#### [SELECTED EXTRACT]
━━━━
Fonction bootstrap - module scipy.stats

Signature de la fonction bootstrap

def bootstrap(data, statistic, *, n_resamples=9999, batch=None, vectorized=None, paired=False, axis=0, confidence_level=0.95, alternative='two-sided', method='BCa', bootstrap_result=None, rng=None)

Description

help(scipy.stats.bootstrap)

    


Compute a two-sided bootstrap confidence interval of a statistic.

When `method` is ``'percentile'`` and `alternative` is ``'two-sided'``,
a bootstrap confidence interval is computed according to the following
procedure.

1. Resample the data: for each sample in `data` and for each of
   `n_resamples`, take a random sample of the original sample
   (with replacement) of the same size as the original sample.

2. Compute the bootstrap distribution of the statistic: for each set of
   resamples, compute the test statistic.

3. Determine the confidence interval: find the interval of the bootstrap
   distribution that is

   - symmetric about the median and
   - contains `confidence_level` of the resampled statistic values.

While the ``'percentile'`` method is the most intuitive, it is rarely
used in practice. Two more common methods are available, ``'basic'``
('reverse percentile') and ``'BCa'`` ('bias-corrected and accelerated');
they differ in how step 3 is performed.

If the samples in `data` are  taken at random from their respective
distributions :math:`n` times, the confidence interval returned by
`bootstrap` will contain the true value of the statistic for those
distributions approximately `confidence_level`:math:`\, \times \, n` times.
━━━━
#### [THE INPUT]
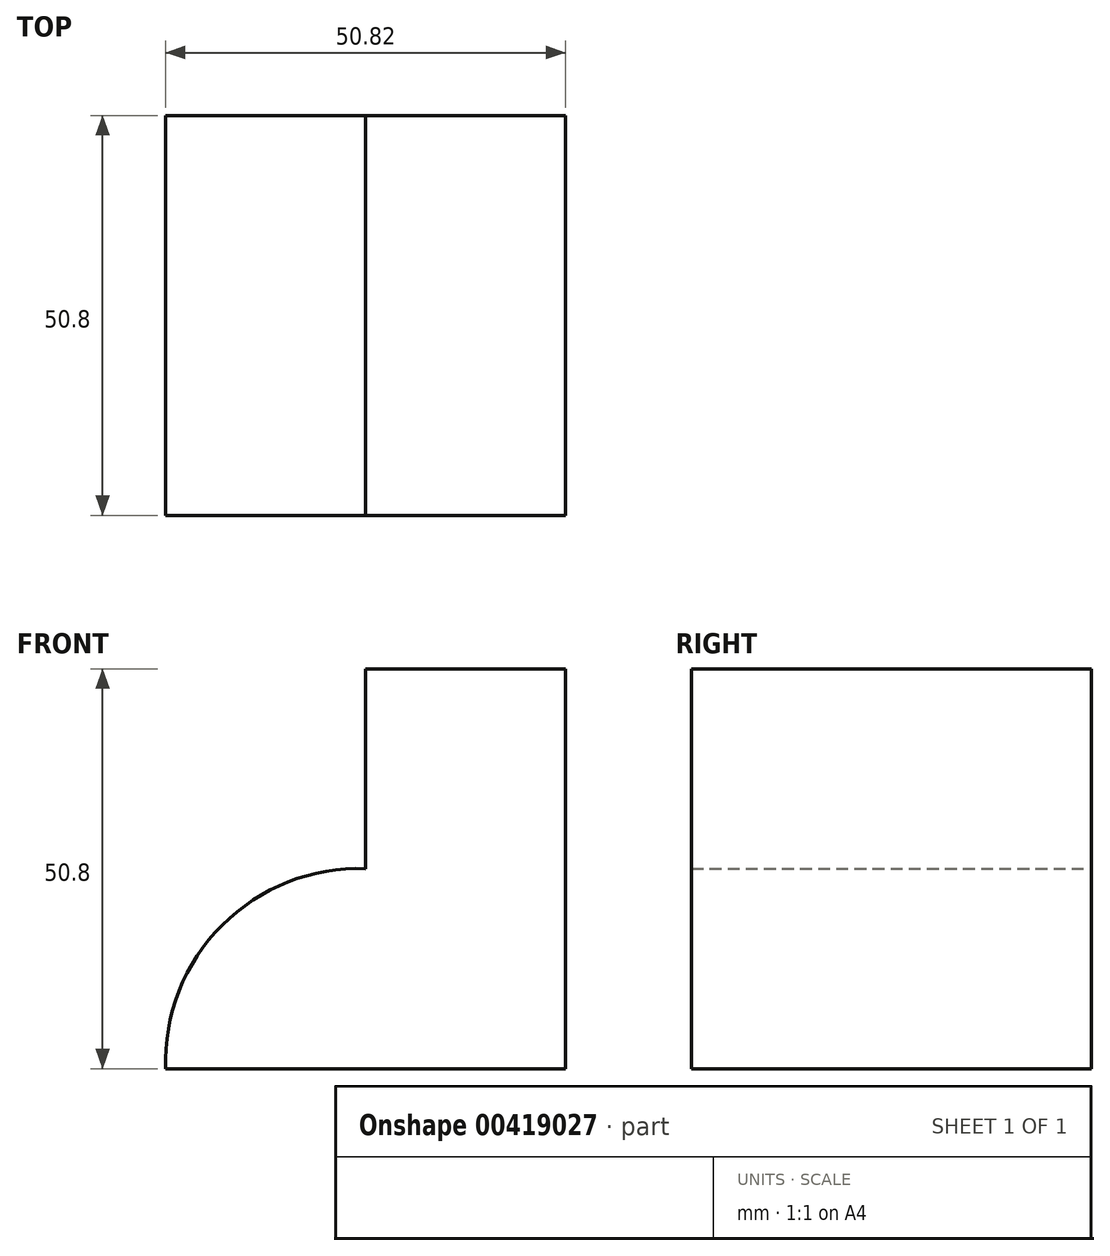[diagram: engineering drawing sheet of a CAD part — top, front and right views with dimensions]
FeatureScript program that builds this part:
annotation { "Feature Type Name" : "Feature", "Feature Type Description" : "" }
export const myFeature = defineFeature(function(context is Context, id is Id, definition is map)
    precondition{}
    {
        {
            var Q0;
            Q0=qCreatedBy(makeId("Front.planeOp"),FACE);
            var sketch = newSketch(context, id + "F0", { "sketchPlane" : qUnion([Q0])});
            skLineSegment(sketch, "E0", {"start": v(0, 0) * mm, "end": v(0, 50.8) * mm});
            skLineSegment(sketch, "E1", {"start": v(0, 50.8) * mm, "end": v(-25.4, 50.8) * mm});
            skLineSegment(sketch, "E2", {"start": v(-25.4, 50.8) * mm, "end": v(-25.4, 25.4) * mm});
            skLineSegment(sketch, "E3", {"start": v(-25.4, 0) * mm, "end": v(0, 0) * mm});
            skLineSegment(sketch, "E4", {"start": v(-25.4, 0) * mm, "end": v(-50.8, 0) * mm});
            skPoint(sketch, "E5.end.orphan", {"position": v(-45.83, 0) * mm});
            skPoint(sketch, "E5.start.orphan", {"position": v(-25.4, 25.4) * mm});
            skArc(sketch, "E6", {"start": v(-25.4, 25.4) * mm, "mid": v(-43.63, 18.23) * mm, "end": v(-50.8, 0) * mm});
            skSolve(sketch);
        }
        {
            var Q0;
            Q0 = qSketchRegion(id + "F0", true);
            var Q1;
            Q1=makeQuery(id+"F0.imprint","IMPRINT",FACE,{"disambiguationData":[TD([[makeQuery(id+"F0.imprint","IMPRINT",EDGE,{"derivedFrom":sQuery(id+"F0.wireOp",EDGE,"E0")}),1.0]])]});
            extrude(context, id + "F1", {"entities" : qUnion([Q0, Q1]), "depth" : 50.8 * mm});
        }
    });
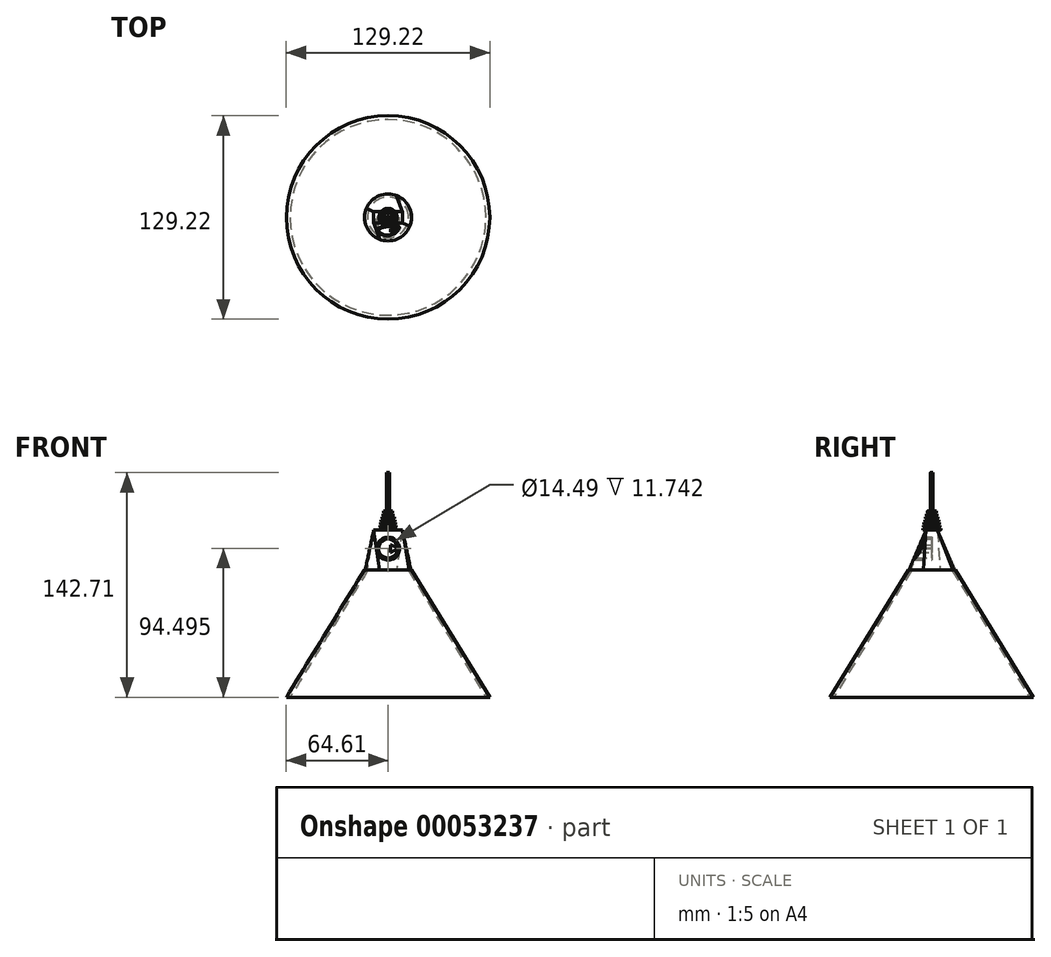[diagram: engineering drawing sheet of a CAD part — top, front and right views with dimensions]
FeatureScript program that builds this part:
━━━━
#### [TASKS TO COMPLETE]
A: In every CAD part entry, swap "FeatureScript program that builds this part" for "FeatureScript code for this part" and change nothing else. Leave the pictures out when you write the entries again.
B: Continue the documentation of the scipy bootstrap function from the point where it stops.
The bootstrap documentation and the CAD part entries were collected from separate sources.

#### [RESPONSES IN ORDER]
A:
[diagram: engineering drawing sheet of a CAD part — top, front and right views with dimensions]
FeatureScript code for this part:
annotation { "Feature Type Name" : "Feature", "Feature Type Description" : "" }
export const myFeature = defineFeature(function(context is Context, id is Id, definition is map)
    precondition{}
    {
        {
            var Q0;
            Q0=qCreatedBy(makeId("Front.planeOp"),FACE);
            var sketch = newSketch(context, id + "F0", { "sketchPlane" : qUnion([Q0])});
            skLineSegment(sketch, "E0", {"start": v(0, 0) * mm, "end": v(0, 50.8) * mm});
            skLineSegment(sketch, "E1", {"start": v(0, 50.8) * mm, "end": v(-25.4, 50.8) * mm});
            skLineSegment(sketch, "E2", {"start": v(-25.4, 50.8) * mm, "end": v(-25.4, 25.4) * mm});
            skLineSegment(sketch, "E3", {"start": v(-25.4, 0) * mm, "end": v(0, 0) * mm});
            skLineSegment(sketch, "E4", {"start": v(-25.4, 0) * mm, "end": v(-50.8, 0) * mm});
            skPoint(sketch, "E5.end.orphan", {"position": v(-45.83, 0) * mm});
            skPoint(sketch, "E5.start.orphan", {"position": v(-25.4, 25.4) * mm});
            skArc(sketch, "E6", {"start": v(-25.4, 25.4) * mm, "mid": v(-43.63, 18.23) * mm, "end": v(-50.8, 0) * mm});
            skSolve(sketch);
        }
        {
            var Q0;
            Q0 = qSketchRegion(id + "F0", true);
            var Q1;
            Q1=makeQuery(id+"F0.imprint","IMPRINT",FACE,{"disambiguationData":[TD([[makeQuery(id+"F0.imprint","IMPRINT",EDGE,{"derivedFrom":sQuery(id+"F0.wireOp",EDGE,"E0")}),1.0]])]});
            extrude(context, id + "F1", {"entities" : qUnion([Q0, Q1]), "depth" : 50.8 * mm});
        }
    });
[diagram: engineering drawing sheet of a CAD part — top, front and right views with dimensions]
FeatureScript code for this part:

B:
Parameters
----------
data : sequence of array-like
    Each element of `data` is a sample containing scalar observations from an
    underlying distribution. Elements of `data` must be broadcastable to the
    same shape (with the possible exception of the dimension specified by `axis`).
    
    .. versionchanged:: 1.14.0
        `bootstrap` will now emit a ``FutureWarning`` if the shapes of the
        elements of `data` are not the same (with the exception of the dimension
        specified by `axis`).
        Beginning in SciPy 1.16.0, `bootstrap` will explicitly broadcast the
        elements to the same shape (except along `axis`) before performing
        the calculation.
statistic : callable
    Statistic for which the confidence interval is to be calculated.
    `statistic` must be a callable that accepts ``len(data)`` samples
    as separate arguments and returns the resulting statistic.
    If `vectorized` is set ``True``,
    `statistic` must also accept a keyword argument `axis` and be
    vectorized to compute the statistic along the provided `axis`.
n_resamples : int, default: ``9999``
    The number of resamples performed to form the bootstrap distribution
    of the statistic.
batch : int, optional
    The number of resamples to process in each vectorized call to
    `statistic`. Memory usage is O( `batch` * ``n`` ), where ``n`` is the
    sample size. Default is ``None``, in which case ``batch = n_resamples``
    (or ``batch = max(n_resamples, n)`` for ``method='BCa'``).
vectorized : bool, optional
    If `vectorized` is set ``False``, `statistic` will not be passed
    keyword argument `axis` and is expected to calculate the statistic
    only for 1D samples. If ``True``, `statistic` will be passed keyword
    argument `axis` and is expected to calculate the statistic along `axis`
    when passed an ND sample array. If ``None`` (default), `vectorized`
    will be set ``True`` if ``axis`` is a parameter of `statistic`. Use of
    a vectorized statistic typically reduces computation time.
paired : bool, default: ``False``
    Whether the statistic treats corresponding elements of the samples
    in `data` as paired. If True, `bootstrap` resamples an array of
    *indices* and uses the same indices for all arrays in `data`; otherwise,
    `bootstrap` independently resamples the elements of each array.
axis : int, default: ``0``
    The axis of the samples in `data` along which the `statistic` is
    calculated.
confidence_level : float, default: ``0.95``
    The confidence level of the confidence interval.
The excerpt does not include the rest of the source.